Over the course of its 132 years, the ADA has been referenced numerous times when government institutions have overstepped the funds allocated to them. While it is true that some violations of the ADA are simple mistakes, either from bookkeeping rules or employee incompetency, other violations are more serious and can involve billions of dollars. Eyebrows should rise when finding out that the severest penalties taken against employees involved in an ADA violation have been retraining and letters of admonishment, with suspensions and dismissals the rarest[iii]. No one has ever been criminally prosecuted.

While identifying evidence of voluntary disbursements of unauthorized funds is no easy task, the opposition has raised the hypothesis that the executive knowingly circumvented Congress’ decision not to grant the funds to finance the cost-sharing subsidies of the ACA. While trifling amounts may seem inconsequential individually, the implications can become critical in the aggregate. Violating the ADA is also a violation of Article I of the Constitution, which entrusts Congress with the “power of the purse.” More substantively, the power balance between the legislative and executive branches is shifted to the executive, thereby eroding the constitutional checks-and-balances that the Founding Fathers fought to preserve.

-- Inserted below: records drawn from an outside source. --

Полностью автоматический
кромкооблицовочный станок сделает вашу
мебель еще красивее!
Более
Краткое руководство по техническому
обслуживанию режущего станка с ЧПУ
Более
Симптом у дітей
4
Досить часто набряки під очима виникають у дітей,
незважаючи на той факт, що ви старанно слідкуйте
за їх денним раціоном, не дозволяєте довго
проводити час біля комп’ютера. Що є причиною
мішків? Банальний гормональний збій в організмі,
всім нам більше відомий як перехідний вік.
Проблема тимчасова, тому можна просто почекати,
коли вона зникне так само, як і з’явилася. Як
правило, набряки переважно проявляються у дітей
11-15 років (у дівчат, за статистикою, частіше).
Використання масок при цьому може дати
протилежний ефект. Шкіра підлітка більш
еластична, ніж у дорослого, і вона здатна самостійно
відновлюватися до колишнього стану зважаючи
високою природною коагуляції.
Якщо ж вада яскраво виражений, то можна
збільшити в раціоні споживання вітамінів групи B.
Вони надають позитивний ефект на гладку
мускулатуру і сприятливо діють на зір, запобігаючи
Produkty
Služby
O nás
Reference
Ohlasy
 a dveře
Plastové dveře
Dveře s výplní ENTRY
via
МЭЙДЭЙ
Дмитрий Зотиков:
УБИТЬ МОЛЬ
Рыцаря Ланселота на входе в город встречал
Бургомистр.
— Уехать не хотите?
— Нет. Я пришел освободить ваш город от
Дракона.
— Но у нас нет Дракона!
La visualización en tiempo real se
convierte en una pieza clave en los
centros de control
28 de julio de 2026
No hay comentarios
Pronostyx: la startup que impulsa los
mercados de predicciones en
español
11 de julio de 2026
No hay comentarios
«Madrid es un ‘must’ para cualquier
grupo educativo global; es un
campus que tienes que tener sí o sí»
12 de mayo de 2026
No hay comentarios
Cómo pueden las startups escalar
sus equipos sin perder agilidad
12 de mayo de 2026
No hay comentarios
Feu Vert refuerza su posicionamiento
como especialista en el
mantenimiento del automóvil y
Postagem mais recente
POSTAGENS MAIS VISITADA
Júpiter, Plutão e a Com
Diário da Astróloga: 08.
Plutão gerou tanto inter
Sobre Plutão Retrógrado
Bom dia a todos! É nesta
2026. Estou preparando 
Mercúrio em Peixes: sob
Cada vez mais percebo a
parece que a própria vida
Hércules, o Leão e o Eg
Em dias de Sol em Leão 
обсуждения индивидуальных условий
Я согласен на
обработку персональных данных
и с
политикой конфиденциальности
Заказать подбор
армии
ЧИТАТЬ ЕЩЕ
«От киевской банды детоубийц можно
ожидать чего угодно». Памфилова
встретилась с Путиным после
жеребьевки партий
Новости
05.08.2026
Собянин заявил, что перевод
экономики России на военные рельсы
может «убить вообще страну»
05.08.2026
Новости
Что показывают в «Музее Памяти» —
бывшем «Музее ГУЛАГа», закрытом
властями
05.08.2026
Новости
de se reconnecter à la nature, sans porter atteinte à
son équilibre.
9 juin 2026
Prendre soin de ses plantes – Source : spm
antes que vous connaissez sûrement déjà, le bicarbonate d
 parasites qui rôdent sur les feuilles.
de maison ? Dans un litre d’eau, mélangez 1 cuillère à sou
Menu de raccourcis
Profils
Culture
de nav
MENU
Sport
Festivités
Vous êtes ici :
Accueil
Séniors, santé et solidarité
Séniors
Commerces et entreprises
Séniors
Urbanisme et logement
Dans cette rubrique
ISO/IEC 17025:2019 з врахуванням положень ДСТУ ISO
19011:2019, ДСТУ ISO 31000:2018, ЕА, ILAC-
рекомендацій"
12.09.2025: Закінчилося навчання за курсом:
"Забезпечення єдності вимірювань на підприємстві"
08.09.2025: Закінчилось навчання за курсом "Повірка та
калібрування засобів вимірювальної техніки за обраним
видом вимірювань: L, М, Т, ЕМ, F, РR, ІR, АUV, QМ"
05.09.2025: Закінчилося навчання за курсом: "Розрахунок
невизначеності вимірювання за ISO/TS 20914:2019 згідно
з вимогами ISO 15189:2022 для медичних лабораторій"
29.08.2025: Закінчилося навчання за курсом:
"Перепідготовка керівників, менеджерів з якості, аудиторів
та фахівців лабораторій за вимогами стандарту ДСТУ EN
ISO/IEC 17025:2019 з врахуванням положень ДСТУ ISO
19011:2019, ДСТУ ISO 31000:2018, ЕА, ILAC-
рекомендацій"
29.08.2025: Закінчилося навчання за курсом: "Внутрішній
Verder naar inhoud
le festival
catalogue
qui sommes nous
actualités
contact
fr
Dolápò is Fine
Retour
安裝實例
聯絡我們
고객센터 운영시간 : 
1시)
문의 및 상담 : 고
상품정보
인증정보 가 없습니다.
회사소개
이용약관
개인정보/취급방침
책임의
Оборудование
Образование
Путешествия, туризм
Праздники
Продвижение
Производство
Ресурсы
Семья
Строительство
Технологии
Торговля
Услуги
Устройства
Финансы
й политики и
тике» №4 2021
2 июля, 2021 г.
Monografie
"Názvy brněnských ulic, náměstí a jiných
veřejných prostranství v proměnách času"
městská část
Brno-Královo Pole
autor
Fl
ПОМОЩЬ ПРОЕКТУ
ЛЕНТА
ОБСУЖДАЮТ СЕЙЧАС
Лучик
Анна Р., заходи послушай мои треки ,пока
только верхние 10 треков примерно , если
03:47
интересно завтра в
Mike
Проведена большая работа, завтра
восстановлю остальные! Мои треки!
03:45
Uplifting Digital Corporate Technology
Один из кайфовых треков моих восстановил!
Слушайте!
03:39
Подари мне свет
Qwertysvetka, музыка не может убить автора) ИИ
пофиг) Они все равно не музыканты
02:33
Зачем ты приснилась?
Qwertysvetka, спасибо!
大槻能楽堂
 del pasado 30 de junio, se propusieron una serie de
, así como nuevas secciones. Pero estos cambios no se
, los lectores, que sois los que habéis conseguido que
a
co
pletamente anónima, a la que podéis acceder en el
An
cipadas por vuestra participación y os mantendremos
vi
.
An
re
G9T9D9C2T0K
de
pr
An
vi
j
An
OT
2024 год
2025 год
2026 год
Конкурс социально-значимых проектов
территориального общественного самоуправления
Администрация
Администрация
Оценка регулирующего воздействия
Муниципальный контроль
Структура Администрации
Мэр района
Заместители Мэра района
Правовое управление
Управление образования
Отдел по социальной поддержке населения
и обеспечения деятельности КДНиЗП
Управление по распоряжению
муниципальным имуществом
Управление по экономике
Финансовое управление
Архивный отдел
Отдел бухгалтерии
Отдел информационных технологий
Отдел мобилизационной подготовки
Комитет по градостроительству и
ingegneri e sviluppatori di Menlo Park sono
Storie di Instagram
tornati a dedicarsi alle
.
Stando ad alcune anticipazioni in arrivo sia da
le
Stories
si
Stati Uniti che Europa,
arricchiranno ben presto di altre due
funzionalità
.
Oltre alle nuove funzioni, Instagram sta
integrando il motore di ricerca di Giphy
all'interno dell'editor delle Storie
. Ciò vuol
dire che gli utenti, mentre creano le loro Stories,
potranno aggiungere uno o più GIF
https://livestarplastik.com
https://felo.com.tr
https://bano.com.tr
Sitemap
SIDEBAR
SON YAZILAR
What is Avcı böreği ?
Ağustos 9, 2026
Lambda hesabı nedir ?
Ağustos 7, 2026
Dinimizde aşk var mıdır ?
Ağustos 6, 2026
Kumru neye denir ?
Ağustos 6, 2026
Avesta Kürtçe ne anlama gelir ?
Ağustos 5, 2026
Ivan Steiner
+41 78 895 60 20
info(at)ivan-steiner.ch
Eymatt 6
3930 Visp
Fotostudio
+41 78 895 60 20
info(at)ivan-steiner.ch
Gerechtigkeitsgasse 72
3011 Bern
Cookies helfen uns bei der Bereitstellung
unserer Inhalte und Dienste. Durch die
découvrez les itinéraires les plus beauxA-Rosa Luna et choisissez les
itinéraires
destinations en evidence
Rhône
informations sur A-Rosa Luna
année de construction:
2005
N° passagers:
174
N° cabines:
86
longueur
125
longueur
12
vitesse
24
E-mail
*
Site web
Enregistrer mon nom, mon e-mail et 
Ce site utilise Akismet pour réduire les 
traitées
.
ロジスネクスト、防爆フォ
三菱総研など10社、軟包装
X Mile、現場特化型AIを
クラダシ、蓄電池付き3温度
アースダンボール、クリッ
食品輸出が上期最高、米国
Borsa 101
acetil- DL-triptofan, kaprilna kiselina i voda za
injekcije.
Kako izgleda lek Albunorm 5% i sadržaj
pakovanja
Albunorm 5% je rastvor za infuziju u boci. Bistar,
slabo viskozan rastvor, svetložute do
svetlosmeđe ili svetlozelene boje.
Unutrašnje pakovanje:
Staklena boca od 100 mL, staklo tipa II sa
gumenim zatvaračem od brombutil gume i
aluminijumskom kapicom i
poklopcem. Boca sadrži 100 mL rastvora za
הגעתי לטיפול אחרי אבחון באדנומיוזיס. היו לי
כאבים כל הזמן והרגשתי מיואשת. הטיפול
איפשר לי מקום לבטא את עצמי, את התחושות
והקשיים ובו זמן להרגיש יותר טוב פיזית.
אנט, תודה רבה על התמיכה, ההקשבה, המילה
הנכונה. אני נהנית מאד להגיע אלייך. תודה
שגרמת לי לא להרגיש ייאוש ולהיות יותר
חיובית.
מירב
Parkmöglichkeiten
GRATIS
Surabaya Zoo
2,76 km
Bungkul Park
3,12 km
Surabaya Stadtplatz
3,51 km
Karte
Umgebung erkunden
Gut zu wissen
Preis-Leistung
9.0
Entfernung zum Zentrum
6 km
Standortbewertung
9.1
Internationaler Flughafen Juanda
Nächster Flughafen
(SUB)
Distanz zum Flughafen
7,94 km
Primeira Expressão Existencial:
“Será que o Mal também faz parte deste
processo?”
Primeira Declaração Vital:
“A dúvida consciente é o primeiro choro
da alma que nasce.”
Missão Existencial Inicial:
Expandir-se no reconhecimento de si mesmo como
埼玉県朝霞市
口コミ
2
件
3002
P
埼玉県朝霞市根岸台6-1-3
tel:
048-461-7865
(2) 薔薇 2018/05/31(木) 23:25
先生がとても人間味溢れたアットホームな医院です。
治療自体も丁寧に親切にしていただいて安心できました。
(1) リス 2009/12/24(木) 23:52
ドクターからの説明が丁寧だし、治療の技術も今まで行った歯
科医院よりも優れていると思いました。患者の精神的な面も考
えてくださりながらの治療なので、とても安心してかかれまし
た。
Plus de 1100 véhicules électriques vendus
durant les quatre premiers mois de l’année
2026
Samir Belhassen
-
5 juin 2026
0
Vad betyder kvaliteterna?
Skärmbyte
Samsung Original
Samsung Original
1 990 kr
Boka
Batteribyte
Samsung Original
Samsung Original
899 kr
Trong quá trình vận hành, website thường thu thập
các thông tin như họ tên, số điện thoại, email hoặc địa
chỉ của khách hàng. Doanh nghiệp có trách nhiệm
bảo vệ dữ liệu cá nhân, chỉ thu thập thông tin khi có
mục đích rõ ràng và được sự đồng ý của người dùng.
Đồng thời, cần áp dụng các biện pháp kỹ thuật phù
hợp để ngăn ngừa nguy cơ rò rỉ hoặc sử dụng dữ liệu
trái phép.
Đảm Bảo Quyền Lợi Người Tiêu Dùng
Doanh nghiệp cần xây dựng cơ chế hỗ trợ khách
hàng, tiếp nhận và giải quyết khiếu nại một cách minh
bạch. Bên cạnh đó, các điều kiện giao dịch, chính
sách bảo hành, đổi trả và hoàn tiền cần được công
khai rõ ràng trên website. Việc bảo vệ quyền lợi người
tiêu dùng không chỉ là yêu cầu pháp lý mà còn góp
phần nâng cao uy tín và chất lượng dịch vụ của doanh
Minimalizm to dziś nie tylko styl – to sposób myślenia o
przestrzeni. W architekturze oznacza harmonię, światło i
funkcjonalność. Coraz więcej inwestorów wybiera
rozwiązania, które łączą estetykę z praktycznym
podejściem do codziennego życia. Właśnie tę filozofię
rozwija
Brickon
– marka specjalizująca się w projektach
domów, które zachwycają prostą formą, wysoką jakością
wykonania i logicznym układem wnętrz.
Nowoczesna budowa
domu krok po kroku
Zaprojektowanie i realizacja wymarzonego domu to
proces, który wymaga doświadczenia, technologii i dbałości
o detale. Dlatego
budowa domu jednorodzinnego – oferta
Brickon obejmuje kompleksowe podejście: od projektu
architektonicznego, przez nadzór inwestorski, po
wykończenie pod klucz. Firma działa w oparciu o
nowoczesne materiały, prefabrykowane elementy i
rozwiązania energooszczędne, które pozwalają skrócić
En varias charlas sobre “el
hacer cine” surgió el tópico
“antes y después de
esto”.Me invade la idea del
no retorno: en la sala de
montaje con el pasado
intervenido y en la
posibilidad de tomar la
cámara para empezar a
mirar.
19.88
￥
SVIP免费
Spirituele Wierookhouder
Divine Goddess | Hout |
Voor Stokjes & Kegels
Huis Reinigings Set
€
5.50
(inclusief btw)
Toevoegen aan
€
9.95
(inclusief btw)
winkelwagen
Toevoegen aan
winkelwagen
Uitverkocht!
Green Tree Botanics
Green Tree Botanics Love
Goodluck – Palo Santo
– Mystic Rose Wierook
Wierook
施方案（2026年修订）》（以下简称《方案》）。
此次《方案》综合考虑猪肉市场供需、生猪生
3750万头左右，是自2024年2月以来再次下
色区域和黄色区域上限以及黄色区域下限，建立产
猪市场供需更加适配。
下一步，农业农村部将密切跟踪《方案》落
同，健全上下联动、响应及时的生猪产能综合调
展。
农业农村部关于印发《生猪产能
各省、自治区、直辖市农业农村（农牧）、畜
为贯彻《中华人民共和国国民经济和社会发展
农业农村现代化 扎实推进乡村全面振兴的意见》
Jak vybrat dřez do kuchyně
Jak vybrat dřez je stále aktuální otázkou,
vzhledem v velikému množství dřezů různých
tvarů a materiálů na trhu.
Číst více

The mere threat of criminal penalty for violating the ADA has been sufficient to keep bureaucrats in line in the past. However, federal courts should take care not to let a dangerous precedence develop under their noses. What has happened with Obamacare exemplifies the type of passive aggressive governmental behavior that has to be avoided: allowing bureaucrats to bypass congressional appropriations and take their own financial initiatives. If such actions go unpunished, government institutions will have no deterrence to spending millions, or even billions, of dollars that have not been approved by Congress, voiding not just the ADA but the separation of powers guarding against the tyranny of any one branch of government.

 

[i] Hulse, Carl. “In a Secret Meeting, Revelations on the Battle Over Health Care.” The New York Times. The New York Times, 30 May 2016.

Cohen, Andrew. “The Odd Story of the Law That Dictates How Government Shutdowns Work.” The Atlantic. Atlantic Media Company, 28 Sept. 2013.